What we can learn from Japanese parents: Diana Ser
SINGAPORE — The Japanese parents at the next table were poker-faced, but I know they saw me feeding my six-year-old. And somehow, I felt as though they were judging me.
We were on a lunch break in a diner in a Japanese ski town during the recent March school holidays. While I alternately cajoled and threatened my six-year-old to eat another mouthful of rice, the two-year-old angel in her Daddy’s lap next door was placidly feeding herself.
If she was not so adorable, I would hate her.
It was not hard to tell us apart from the locals. My three monkeys were bickering with one another, then dropping their jackets, then removing their shoes. The Japanese children, however, remained calmly rooted to their seats — no drama, no fuss.
Some may say “no fun”, but seriously, would I give up some fun for a peaceful meal?
Is sushi made of rice?
In the five days that we spent in Tokyo, I do not recall witnessing a meltdown from any child in a public place. In fact, all I saw were picture-perfect Japanese toddlers just begging to be praised.
So, I wanted to know: Why are Japanese kids so well behaved, at least in public? As always, one starts with the parents. Specifically, the Japanese style of parenting.
ALL ABOUT GRACIOUSNESS
In Japanese culture, a “gracious society” is not a campaign tagline. Graciousness, according to the Japanese, is essential to being human.
Just look at this widely used definition of discipline (shitsuke) from a Japanese folklore dictionary: “Putting into the body of a child, the art of living and good manners, in order to create one grown-up person”.
So, one is not complete in one’s development until good manners are in place.
It is no wonder that Japanese parents and pre-schools work hard at nurturing toddlers, who will become gracious members of society. And integral to graciousness is a respect for public spaces.
“The early introduction of ‘manners’ (includes) teaching children respect for public spaces. This plays a major role in how Japanese kids behave,” said my friend’s Japanese wife.
Keiko cited an example of how Japanese parents would remove their child’s shoes if they stood on the seats in subway trains. This is done out of consideration for the next user, she said.
In kindergartens, etiquette is an object of overriding concern in the training of young children. Says Keiko: “Teachings, both in school and at home, are consistent, and are constantly instilled in the child.”
This reminds me of my experience with a Japanese teacher. When my son was 10 months old, we joined one of those Japanese right-brain training programmes. Those were the days when the instructors came from Japan.

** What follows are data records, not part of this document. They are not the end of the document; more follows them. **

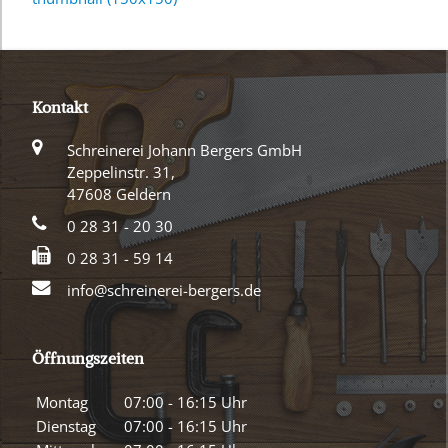
Kontakt
Schreinerei Johann Bergers GmbH
Zeppelinstr. 31,
47608 Geldern
0 28 31 - 20 30
0 28 31 - 59 14
info@schreinerei-bergers.de
Öffnungszeiten
Montag
07:00 - 16:15 Uhr
Dienstag
07:00 - 16:15 Uhr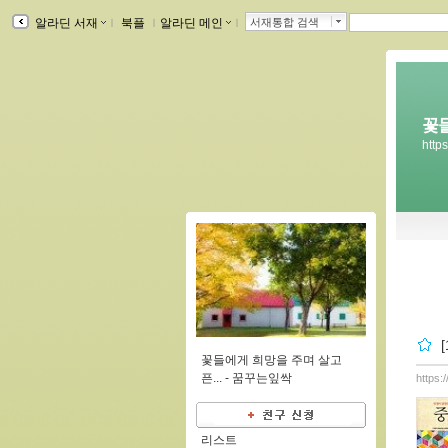
알라딘 서재
ｌ
북플
ｌ
알라딘 메인
ｌ
서재통합 검색
꽃
http
꽃들에게 희망을 주며 살고
픈... -
꿈꾸는잎싹
https:
리스트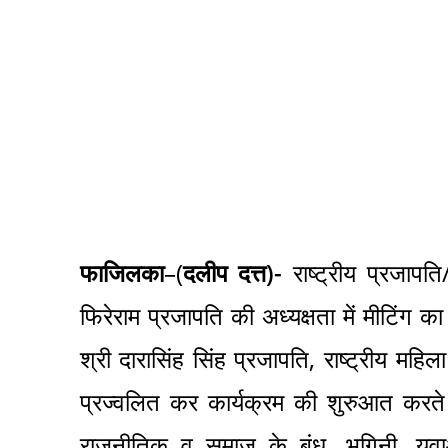
फाजिलका
–(
दलीप दत्त)-
राष्ट्रीय प्रजापति
फिरेराम प्रजापति की अध्यक्षता में मीटिंग का
श्री दारासिंह सिंह प्रजापति, राष्ट्रीय महि
प्रज्वलित कर कार्यक्रम की शुरुआत करते हु
राजनीतिक व समाज के बंधु, भगिनी, युव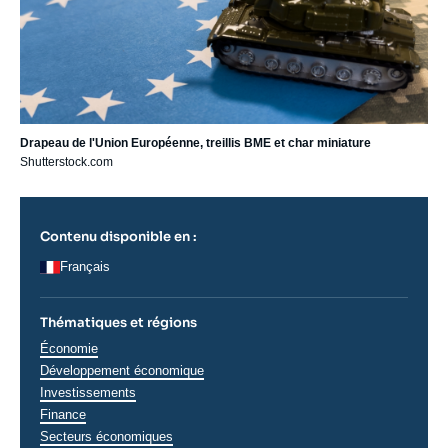
Drapeau de l'Union Européenne, treillis BME et char miniature
Shutterstock.com
Contenu disponible en :
Français
Thématiques et régions
Thématiques
Économie
analyses
Développement économique
Investissements
Finance
Secteurs économiques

Whenever a baby fussed, she would advise the caregiver to step aside with the child and try to calm him or her down. If that did not work, she would tell the person to exit the classroom and return only when the child was ready. This was so as to not disrupt the rest of the class.
That may seem like common sense, but to a first-time mum like me back then, it was quite an education. Clearly, there are times when parents need to be “socialised” along with the child.
IT DOES TAKES A VILLAGE
Being in Japan, however briefly, has underscored the old adage that “it takes a village to raise a child”. There has to be an acceptance of certain values at the societal level, if we wish for our kids to become gracious adults.
Overheard in the train on my recent trip: “We Japanese do not like people talking on the phone in the subway. It is impolite to others.”
An American woman had asked a Japanese commuter why there were signs exhorting people not to talk on their mobile phones. And haven’t we all encountered that nasty handphone user in a crowded train? Or in a lift, for that matter.
According to Demographia World Urban Areas, which provides annual estimates of urban population density, Singapore ranked 198th, while Tokyo came in at 654th in 2016. Yes, it seems we have the dubious honor of beating Tokyo in population density. Thus, ensuring graciousness and thoughtfulness in public spaces is not just good to have. It is essential to our collective sanity.
From January, students in Singapore — from primary schools all the way to junior colleges — have to spend some time cleaning their classrooms and public spaces. Should the little ones in preschool join the “movement” too? How about bringing back Singa, the courtesy lion, just for them?
And what of families that have domestic help? How can we reinforce the same values at home, when Aunty is always ready to clean up the mess for the child?
I am still searching for answers within my own household.
Meanwhile, in the diner far away from home, my six-year-old monkey had been on the floor rummaging around her feet. She found what she was looking for — a piece of fried chicken in her shoe.
She threw her head back and laughed uproariously — much to the chagrin of our Japanese neighbours, no doubt.